Excerpts from a dataset:
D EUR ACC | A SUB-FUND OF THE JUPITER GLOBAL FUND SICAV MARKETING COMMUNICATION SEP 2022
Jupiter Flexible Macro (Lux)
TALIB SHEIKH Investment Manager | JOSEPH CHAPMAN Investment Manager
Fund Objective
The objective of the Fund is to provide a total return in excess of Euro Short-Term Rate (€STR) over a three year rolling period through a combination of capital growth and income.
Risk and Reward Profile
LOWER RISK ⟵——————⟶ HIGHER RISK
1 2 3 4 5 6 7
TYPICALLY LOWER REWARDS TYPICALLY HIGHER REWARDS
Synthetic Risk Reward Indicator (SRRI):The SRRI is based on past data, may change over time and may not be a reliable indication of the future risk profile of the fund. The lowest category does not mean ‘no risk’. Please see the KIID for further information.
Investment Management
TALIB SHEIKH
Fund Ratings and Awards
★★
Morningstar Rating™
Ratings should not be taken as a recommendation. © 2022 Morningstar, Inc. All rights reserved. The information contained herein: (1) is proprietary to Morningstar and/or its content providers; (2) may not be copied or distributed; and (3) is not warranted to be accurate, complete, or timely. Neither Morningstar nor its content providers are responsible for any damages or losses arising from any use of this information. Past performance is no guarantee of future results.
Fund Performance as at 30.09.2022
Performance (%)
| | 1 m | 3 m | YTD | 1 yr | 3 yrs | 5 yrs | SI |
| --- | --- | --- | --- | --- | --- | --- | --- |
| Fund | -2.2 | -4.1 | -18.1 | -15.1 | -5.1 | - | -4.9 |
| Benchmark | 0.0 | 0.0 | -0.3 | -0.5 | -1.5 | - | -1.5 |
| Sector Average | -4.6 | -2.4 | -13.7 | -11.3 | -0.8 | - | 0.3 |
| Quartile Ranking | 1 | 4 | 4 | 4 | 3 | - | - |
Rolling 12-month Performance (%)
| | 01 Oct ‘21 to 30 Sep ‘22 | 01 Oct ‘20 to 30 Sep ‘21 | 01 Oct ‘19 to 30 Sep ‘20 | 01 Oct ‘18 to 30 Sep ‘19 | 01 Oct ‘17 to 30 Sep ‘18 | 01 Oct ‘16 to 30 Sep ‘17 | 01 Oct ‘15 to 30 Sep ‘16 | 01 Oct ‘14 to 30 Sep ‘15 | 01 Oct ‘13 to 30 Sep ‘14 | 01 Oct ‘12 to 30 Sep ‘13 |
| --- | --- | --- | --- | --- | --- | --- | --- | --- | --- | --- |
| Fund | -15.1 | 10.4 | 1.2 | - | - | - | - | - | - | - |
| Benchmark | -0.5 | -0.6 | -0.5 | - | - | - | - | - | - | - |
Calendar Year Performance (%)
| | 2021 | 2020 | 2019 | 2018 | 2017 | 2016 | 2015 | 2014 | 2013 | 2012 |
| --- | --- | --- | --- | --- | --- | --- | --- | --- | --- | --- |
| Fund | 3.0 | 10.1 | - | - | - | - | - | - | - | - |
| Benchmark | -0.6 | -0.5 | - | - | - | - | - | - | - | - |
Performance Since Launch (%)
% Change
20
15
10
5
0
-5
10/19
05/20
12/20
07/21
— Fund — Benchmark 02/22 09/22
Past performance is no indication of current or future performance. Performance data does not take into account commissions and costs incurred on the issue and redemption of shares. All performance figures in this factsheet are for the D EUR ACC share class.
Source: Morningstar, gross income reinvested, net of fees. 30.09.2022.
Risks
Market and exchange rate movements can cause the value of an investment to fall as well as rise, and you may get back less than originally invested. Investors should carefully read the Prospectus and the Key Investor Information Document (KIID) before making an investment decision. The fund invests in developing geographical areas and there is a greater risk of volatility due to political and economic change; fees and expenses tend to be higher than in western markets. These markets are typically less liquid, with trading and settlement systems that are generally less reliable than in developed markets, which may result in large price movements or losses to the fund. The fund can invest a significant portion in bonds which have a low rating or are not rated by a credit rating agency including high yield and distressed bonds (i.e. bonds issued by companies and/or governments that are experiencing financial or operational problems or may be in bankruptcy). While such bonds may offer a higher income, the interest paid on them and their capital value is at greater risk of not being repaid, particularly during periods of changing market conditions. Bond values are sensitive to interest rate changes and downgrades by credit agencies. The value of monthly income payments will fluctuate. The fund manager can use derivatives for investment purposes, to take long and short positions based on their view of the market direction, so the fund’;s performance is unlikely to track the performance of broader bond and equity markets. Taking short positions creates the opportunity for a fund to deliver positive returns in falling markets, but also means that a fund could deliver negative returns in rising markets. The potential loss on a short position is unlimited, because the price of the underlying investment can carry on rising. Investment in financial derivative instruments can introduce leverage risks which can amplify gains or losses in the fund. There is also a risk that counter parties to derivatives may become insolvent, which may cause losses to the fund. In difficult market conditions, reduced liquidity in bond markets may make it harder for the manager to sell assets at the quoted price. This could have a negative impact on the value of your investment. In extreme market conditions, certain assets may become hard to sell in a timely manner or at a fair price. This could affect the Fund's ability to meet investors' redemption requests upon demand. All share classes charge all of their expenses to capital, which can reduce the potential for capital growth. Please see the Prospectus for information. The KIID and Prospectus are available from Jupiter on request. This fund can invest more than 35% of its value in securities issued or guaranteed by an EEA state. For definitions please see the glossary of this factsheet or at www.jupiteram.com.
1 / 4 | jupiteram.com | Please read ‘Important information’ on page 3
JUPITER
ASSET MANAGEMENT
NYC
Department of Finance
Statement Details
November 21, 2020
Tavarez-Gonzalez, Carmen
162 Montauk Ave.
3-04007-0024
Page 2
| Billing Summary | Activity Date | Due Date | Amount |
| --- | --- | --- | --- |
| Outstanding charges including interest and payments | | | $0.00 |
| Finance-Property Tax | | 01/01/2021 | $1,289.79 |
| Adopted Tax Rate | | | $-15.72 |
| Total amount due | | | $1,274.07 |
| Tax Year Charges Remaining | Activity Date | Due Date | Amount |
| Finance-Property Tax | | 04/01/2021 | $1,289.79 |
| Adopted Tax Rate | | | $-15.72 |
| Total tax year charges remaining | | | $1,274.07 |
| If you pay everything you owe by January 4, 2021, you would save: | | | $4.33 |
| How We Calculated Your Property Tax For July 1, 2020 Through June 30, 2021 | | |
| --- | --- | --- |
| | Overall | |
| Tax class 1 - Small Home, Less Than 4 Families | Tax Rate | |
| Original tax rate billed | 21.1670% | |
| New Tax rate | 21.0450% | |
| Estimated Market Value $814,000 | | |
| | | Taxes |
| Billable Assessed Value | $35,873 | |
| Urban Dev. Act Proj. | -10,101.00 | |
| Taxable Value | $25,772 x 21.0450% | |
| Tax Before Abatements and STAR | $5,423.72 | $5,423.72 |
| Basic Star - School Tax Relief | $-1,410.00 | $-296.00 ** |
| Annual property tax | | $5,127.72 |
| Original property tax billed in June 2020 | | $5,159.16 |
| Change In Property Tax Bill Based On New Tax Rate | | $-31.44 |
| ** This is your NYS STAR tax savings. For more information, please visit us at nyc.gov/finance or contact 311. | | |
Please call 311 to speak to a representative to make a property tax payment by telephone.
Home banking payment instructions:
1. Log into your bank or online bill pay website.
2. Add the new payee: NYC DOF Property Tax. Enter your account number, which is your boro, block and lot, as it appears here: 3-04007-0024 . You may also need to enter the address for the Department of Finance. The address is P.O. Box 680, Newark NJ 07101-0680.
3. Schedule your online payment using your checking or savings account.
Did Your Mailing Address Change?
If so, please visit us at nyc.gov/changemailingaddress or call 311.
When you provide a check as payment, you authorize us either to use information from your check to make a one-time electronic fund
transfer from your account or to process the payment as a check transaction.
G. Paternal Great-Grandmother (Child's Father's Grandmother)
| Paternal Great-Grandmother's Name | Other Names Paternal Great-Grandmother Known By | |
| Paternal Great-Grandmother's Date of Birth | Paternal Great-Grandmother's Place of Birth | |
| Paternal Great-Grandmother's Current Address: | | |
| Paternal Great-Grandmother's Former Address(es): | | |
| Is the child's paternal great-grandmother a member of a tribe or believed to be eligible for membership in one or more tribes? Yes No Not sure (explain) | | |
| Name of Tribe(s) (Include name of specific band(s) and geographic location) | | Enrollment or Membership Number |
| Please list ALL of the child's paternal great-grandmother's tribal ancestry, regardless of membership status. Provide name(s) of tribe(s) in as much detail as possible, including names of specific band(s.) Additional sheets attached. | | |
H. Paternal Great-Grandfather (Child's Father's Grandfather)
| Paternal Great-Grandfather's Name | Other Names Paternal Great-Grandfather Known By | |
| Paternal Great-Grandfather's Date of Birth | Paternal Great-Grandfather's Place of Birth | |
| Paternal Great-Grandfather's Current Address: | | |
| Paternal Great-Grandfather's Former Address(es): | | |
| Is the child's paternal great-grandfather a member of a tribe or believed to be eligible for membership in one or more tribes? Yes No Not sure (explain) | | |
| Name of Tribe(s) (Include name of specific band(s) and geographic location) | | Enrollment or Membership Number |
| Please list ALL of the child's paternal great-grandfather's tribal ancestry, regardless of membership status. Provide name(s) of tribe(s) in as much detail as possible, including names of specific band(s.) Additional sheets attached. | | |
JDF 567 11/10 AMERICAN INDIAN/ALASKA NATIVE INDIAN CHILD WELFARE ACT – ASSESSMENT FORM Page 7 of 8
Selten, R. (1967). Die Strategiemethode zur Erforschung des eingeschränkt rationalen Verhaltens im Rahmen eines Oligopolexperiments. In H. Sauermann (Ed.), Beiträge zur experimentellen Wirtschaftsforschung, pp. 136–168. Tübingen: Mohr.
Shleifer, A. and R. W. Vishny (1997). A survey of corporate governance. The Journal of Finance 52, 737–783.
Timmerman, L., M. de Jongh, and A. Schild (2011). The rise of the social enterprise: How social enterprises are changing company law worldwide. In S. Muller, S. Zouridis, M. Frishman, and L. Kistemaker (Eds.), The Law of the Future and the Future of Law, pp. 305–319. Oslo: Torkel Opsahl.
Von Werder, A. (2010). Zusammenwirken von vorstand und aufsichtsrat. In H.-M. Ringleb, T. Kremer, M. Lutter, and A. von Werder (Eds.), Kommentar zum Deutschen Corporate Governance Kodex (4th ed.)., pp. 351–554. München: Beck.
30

Exercise prompt
Would you please reproduce the records above exactly, only from their first line through the line holding "Rolling 12-month Performance (%)", with both ends included?

Reply to the exercise
D EUR ACC | A SUB-FUND OF THE JUPITER GLOBAL FUND SICAV MARKETING COMMUNICATION SEP 2022
Jupiter Flexible Macro (Lux)
TALIB SHEIKH Investment Manager | JOSEPH CHAPMAN Investment Manager
Fund Objective
The objective of the Fund is to provide a total return in excess of Euro Short-Term Rate (€STR) over a three year rolling period through a combination of capital growth and income.
Risk and Reward Profile
LOWER RISK ⟵——————⟶ HIGHER RISK
1 2 3 4 5 6 7
TYPICALLY LOWER REWARDS TYPICALLY HIGHER REWARDS
Synthetic Risk Reward Indicator (SRRI):The SRRI is based on past data, may change over time and may not be a reliable indication of the future risk profile of the fund. The lowest category does not mean ‘no risk’. Please see the KIID for further information.
Investment Management
TALIB SHEIKH
Fund Ratings and Awards
★★
Morningstar Rating™
Ratings should not be taken as a recommendation. © 2022 Morningstar, Inc. All rights reserved. The information contained herein: (1) is proprietary to Morningstar and/or its content providers; (2) may not be copied or distributed; and (3) is not warranted to be accurate, complete, or timely. Neither Morningstar nor its content providers are responsible for any damages or losses arising from any use of this information. Past performance is no guarantee of future results.
Fund Performance as at 30.09.2022
Performance (%)
| | 1 m | 3 m | YTD | 1 yr | 3 yrs | 5 yrs | SI |
| --- | --- | --- | --- | --- | --- | --- | --- |
| Fund | -2.2 | -4.1 | -18.1 | -15.1 | -5.1 | - | -4.9 |
| Benchmark | 0.0 | 0.0 | -0.3 | -0.5 | -1.5 | - | -1.5 |
| Sector Average | -4.6 | -2.4 | -13.7 | -11.3 | -0.8 | - | 0.3 |
| Quartile Ranking | 1 | 4 | 4 | 4 | 3 | - | - |
Rolling 12-month Performance (%)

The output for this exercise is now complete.